I forgot to mention my mum has an extremely loud voice that can be heard hundreds of miles away - and very often is.
Sorry, Mummy,
I yell back.
THAT’S BETTER,
she booms, coming down the stairs. See? You can remember when you try.
Yes, Mummy.
Wrap your scarf round your neck properly, not like that.
Yes, Mummy.
And don’t scuff your shoes when you walk.
No, Mummy.
Now, are you sure you’ll be all right? Watch the lollipop lady. Cross when she says you can. And say ‘thank you’ when you go past.
Yes, Mummy.
OFF YOU GO THEN,
she screams, standing, waving, at our front door.
As soon as I’ve turned right at the front gate and I’m out of her sight, I lift myself up, three inches off the ground (so as not to scuff my shoes!), loosen the scarf round my neck so that it hangs down my back, and skim along just above the pavement to land next to Lucy, waiting for me by her front gate.
Wicked!
Lucy says with a big grin.
Over the Christmas holidays, Lucy and I have met and told each other what we had for presents, she’s visited me and we’ve played games, dressed up, and talked and made up stories; I’ve visited her and we’ve been to the local pantomime, spent our book tokens and vouchers, so there isn’t like much for us to chat about on the way to school.
Except flying.
Lucy is convinced that I could carry her on my back and we could fly off to somewhere new and exciting. When I say: What about our parents? Won’t they be worried?
she says: We’ll be back before they start to worry.
Which, in my opinion, doesn’t give us very far to fly. My parents worry even when I go to Mr Aziz at the corner shop to spend my allowance, and that’s less than five minutes walk away.
How about the Tower of London?
Lucy says. Or Madame Tussauds? I‘ve always wanted to go there.
We reach the lollipop lady. Come along girls. Cross quickly,
she says.
I say: Thank you.
She says: "Why, that’s nice, Arabella. And thank you."
Or we could fly to the Houses of Parliament and sit on top of Big Ben and see the view,
says Lucy.
I want to think about this.
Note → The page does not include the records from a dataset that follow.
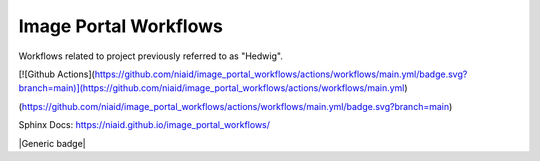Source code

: Image Portal Workflows
======================

Workflows related to project previously referred to as "Hedwig".


.. image:: https://github.com/mbopfNIH/image_portal_workflows/actions/workflows/main.yml/badge.svg?branch=main
    :target: https://github.com/mbopfNIH/image_portal_workflows/actions/workflows/main.yml/badge.svg?branch=main
    :alt: GitHub Action

.. image:: https://github.com/niaid/image_portal_workflows/actions/workflows/main.yml/badge.svg
    :target: https://github.com/niaid/image_portal_workflows/actions/workflows/main.yml/badge.svg?branch=main
    :alt: GitHub Action

.. image:: https://github.com/niaid/image_portal_workflows/actions/workflows/main.yml/badge.svg?branch=main
    :target: https://github.com/niaid/image_portal_workflows/actions/workflows/main.yml/badge.svg
    :alt: GitHub Action

.. image:: https://github.com/niaid/image_portal_workflows/actions/workflows/main.yml/badge.svg

.. image:: ![Github Actions](https://github.com/niaid/image_portal_workflows/actions/workflows/main.yml/badge.svg?branch=main)

.. image:: [![Github Actions](https://github.com/niaid/image_portal_workflows/actions/workflows/main.yml/badge.svg?branch=main)](https://github.com/niaid/image_portal_workflows/actions/workflows/main.yml)


[![Github Actions](https://github.com/niaid/image_portal_workflows/actions/workflows/main.yml/badge.svg?branch=main)](https://github.com/niaid/image_portal_workflows/actions/workflows/main.yml)


(https://github.com/niaid/image_portal_workflows/actions/workflows/main.yml/badge.svg?branch=main)


Sphinx Docs: https://niaid.github.io/image_portal_workflows/


|mike|

.. |mike| image:: https://github.com/niaid/image_portal_workflows/actions/workflows/main.yml/badge.svg?branch=main


|Generic badge|

.. |Generic badge| image:: https://img.shields.io/badge/<SUBJECT>-<STATUS>-<COLOR>.svg
   :target:
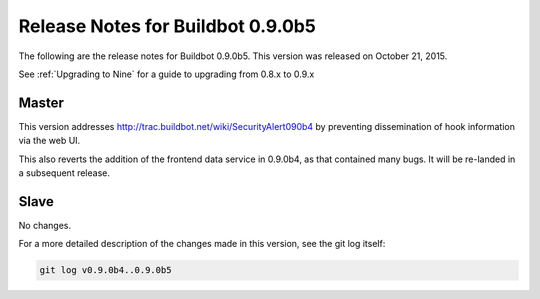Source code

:Release Notes for Buildbot 0.9.0b5
==================================

The following are the release notes for Buildbot 0.9.0b5.
This version was released on October 21, 2015.

See :ref:`Upgrading to Nine` for a guide to upgrading from 0.8.x to 0.9.x

Master
------

This version addresses http://trac.buildbot.net/wiki/SecurityAlert090b4 by preventing dissemination of hook information via the web UI.

This also reverts the addition of the frontend data service in 0.9.0b4, as that contained many bugs.
It will be re-landed in a subsequent release.

Slave
-----

No changes.

For a more detailed description of the changes made in this version, see the git log itself:

.. code-block:: bash

   git log v0.9.0b4..0.9.0b5
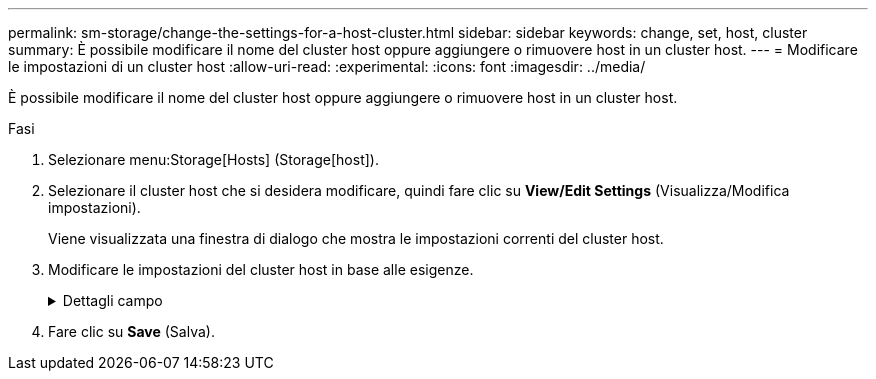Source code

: ---
permalink: sm-storage/change-the-settings-for-a-host-cluster.html 
sidebar: sidebar 
keywords: change, set, host, cluster 
summary: È possibile modificare il nome del cluster host oppure aggiungere o rimuovere host in un cluster host. 
---
= Modificare le impostazioni di un cluster host
:allow-uri-read: 
:experimental: 
:icons: font
:imagesdir: ../media/


[role="lead"]
È possibile modificare il nome del cluster host oppure aggiungere o rimuovere host in un cluster host.

.Fasi
. Selezionare menu:Storage[Hosts] (Storage[host]).
. Selezionare il cluster host che si desidera modificare, quindi fare clic su *View/Edit Settings* (Visualizza/Modifica impostazioni).
+
Viene visualizzata una finestra di dialogo che mostra le impostazioni correnti del cluster host.

. Modificare le impostazioni del cluster host in base alle esigenze.
+
.Dettagli campo
[%collapsible]
====
[cols="2*"]
|===
| Impostazione | Descrizione 


 a| 
Nome
 a| 
È possibile specificare il nome fornito dall'utente del cluster host. Specificare un nome per un cluster.



 a| 
Host associati
 a| 
Per aggiungere un host, fare clic sulla casella *Associated Hosts* (host associati), quindi selezionare un nome host dall'elenco a discesa. Non è possibile inserire manualmente un nome host.

Per eliminare un host, fare clic sulla * X* accanto al nome host.

|===
====
. Fare clic su *Save* (Salva).

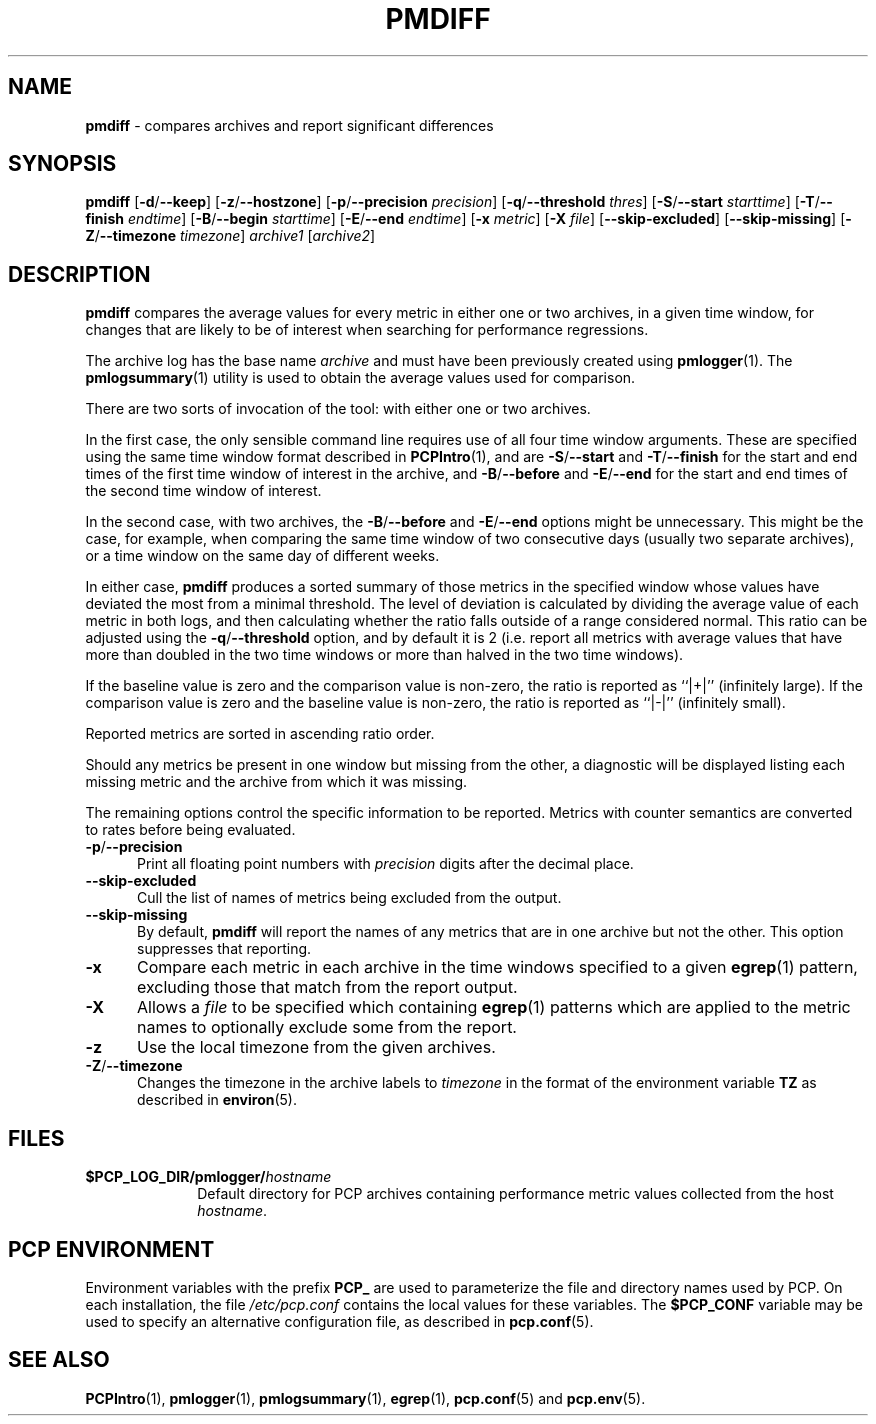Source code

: '\"macro stdmacro
.\"
.\" Copyright (c) 2013-2014 Red Hat.
.\" 
.\" This program is free software; you can redistribute it and/or modify it
.\" under the terms of the GNU General Public License as published by the
.\" Free Software Foundation; either version 2 of the License, or (at your
.\" option) any later version.
.\" 
.\" This program is distributed in the hope that it will be useful, but
.\" WITHOUT ANY WARRANTY; without even the implied warranty of MERCHANTABILITY
.\" or FITNESS FOR A PARTICULAR PURPOSE.  See the GNU General Public License
.\" for more details.
.\" 
.\" 
.TH PMDIFF 1 "PCP" "Performance Co-Pilot"
.SH NAME
\f3pmdiff\f1 \- compares archives and report significant differences
.SH SYNOPSIS
\f3pmdiff\f1
[\f3\-d\f1/\f3--keep\f1]
[\f3\-z\f1/\f3--hostzone\f1]
[\f3\-p\f1/\f3--precision\f1 \f2precision\f1]
[\f3\-q\f1/\f3--threshold\f1 \f2thres\f1]
[\f3\-S\f1/\f3--start\f1 \f2starttime\f1]
[\f3\-T\f1/\f3--finish\f1 \f2endtime\f1]
[\f3\-B\f1/\f3--begin\f1 \f2starttime\f1]
[\f3\-E\f1/\f3--end\f1 \f2endtime\f1]
[\f3\-x\f1 \f2metric\f1]
[\f3\-X\f1 \f2file\f1]
[\f3--skip-excluded\f1]
[\f3--skip-missing\f1]
[\f3\-Z\f1/\f3--timezone\f1 \f2timezone\f1]
\f2archive1\f1
[\f2archive2\f1]
.SH DESCRIPTION
.B pmdiff
compares the average values for every metric in either one
or two archives, in a given time window, for changes that are
likely to be of interest when searching for performance regressions.
.PP
The archive log has the base name
.I archive
and must have been previously created using
.BR pmlogger (1).
The
.BR pmlogsummary (1)
utility is used to obtain the average values used for comparison.
.PP
There are two sorts of invocation of the tool: with either one or
two archives.
.PP
In the first case, the only sensible command line requires use of
all four time window arguments.  These are specified using the same
time window format described in
.BR PCPIntro (1),
and are
.BR \-S / \-\-start
and
.BR \-T / \-\-finish
for the start and end times of the first time window of interest
in the archive, and
.BR \-B / \-\-before
and
.BR \-E / \-\-end
for the start and end times of the second time window of interest.
.PP
In the second case, with two archives, the 
.BR \-B / \-\-before
and
.BR \-E / \-\-end
options might be unnecessary.  This might be the case, for example,
when comparing the same time window of two consecutive days (usually
two separate archives), or a time window on the same day of different
weeks.
.PP
In either case,
.B pmdiff
produces a sorted summary of those metrics in the specified window
whose values have deviated the most from a minimal threshold.
The level of deviation is calculated by dividing the average value
of each metric in both logs, and then calculating whether the ratio
falls outside of a range considered normal.
This ratio can be adjusted using the
.BR \-q / \-\-threshold
option, and by default it is 2 (i.e. report all metrics with average
values that have more than doubled in the two time windows or more
than halved in the two time windows).
.PP
If the baseline value is zero and the comparison value is non-zero,
the ratio is reported as ``|+|'' (infinitely large).
If the comparison value is zero and the baseline value is non-zero,
the ratio is reported as ``|-|'' (infinitely small).
.PP
Reported metrics are sorted in ascending ratio order.
.PP
Should any metrics be present in one window but missing from the
other, a diagnostic will be displayed listing each missing metric
and the archive from which it was missing.
.PP
The remaining options control the specific information to be reported.
Metrics with counter semantics are converted to rates before being
evaluated.
.TP 5
.BR \-p / \-\-precision
Print all floating point numbers with 
.I precision
digits after the decimal place.
.TP
.B \-\-skip-excluded
Cull the list of names of metrics being excluded from the output.
.TP
.B \-\-skip-missing
By default,
.B pmdiff
will report the names of any metrics that are in one archive but not
the other.
This option suppresses that reporting.
.TP
.B \-x
Compare each metric in each archive in the time windows specified
to a given
.BR egrep (1)
pattern, excluding those that match from the report output.
.TP
.B \-X
Allows a
.IR file
to be specified which containing
.BR egrep (1)
patterns which are applied to the metric names to optionally exclude
some from the report.
.TP
.B \-z
Use the local timezone from the given archives.
.TP
.BR \-Z / \-\-timezone
Changes the timezone in the archive labels to
.I timezone
in the format of the environment variable
.B TZ
as described in
.BR environ (5).
.PP
.SH FILES
.PD 0
.TP 10
.BI $PCP_LOG_DIR/pmlogger/ hostname
Default directory for PCP archives containing performance
metric values collected from the host
.IR hostname .
.PD
.SH "PCP ENVIRONMENT"
Environment variables with the prefix
.B PCP_
are used to parameterize the file and directory names
used by PCP.
On each installation, the file
.I /etc/pcp.conf
contains the local values for these variables.
The
.B $PCP_CONF
variable may be used to specify an alternative
configuration file,
as described in
.BR pcp.conf (5).
.SH SEE ALSO
.BR PCPIntro (1),
.BR pmlogger (1),
.BR pmlogsummary (1),
.BR egrep (1),
.BR pcp.conf (5)
and
.BR pcp.env (5).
I’ve never flown over London. I don’t even know whether it’s allowed. Will the Queen think I’m a terrorist and send a fighter plane up to shoot me down? London doesn’t sound like a very good idea to me. Flying,
I say, is a ‘special ability‘, not something I’m allowed to play with. I can only use it like for something really important.
Not strictly true, but that’s what I’m saying, and if it sounds a bit uppity like, then it is.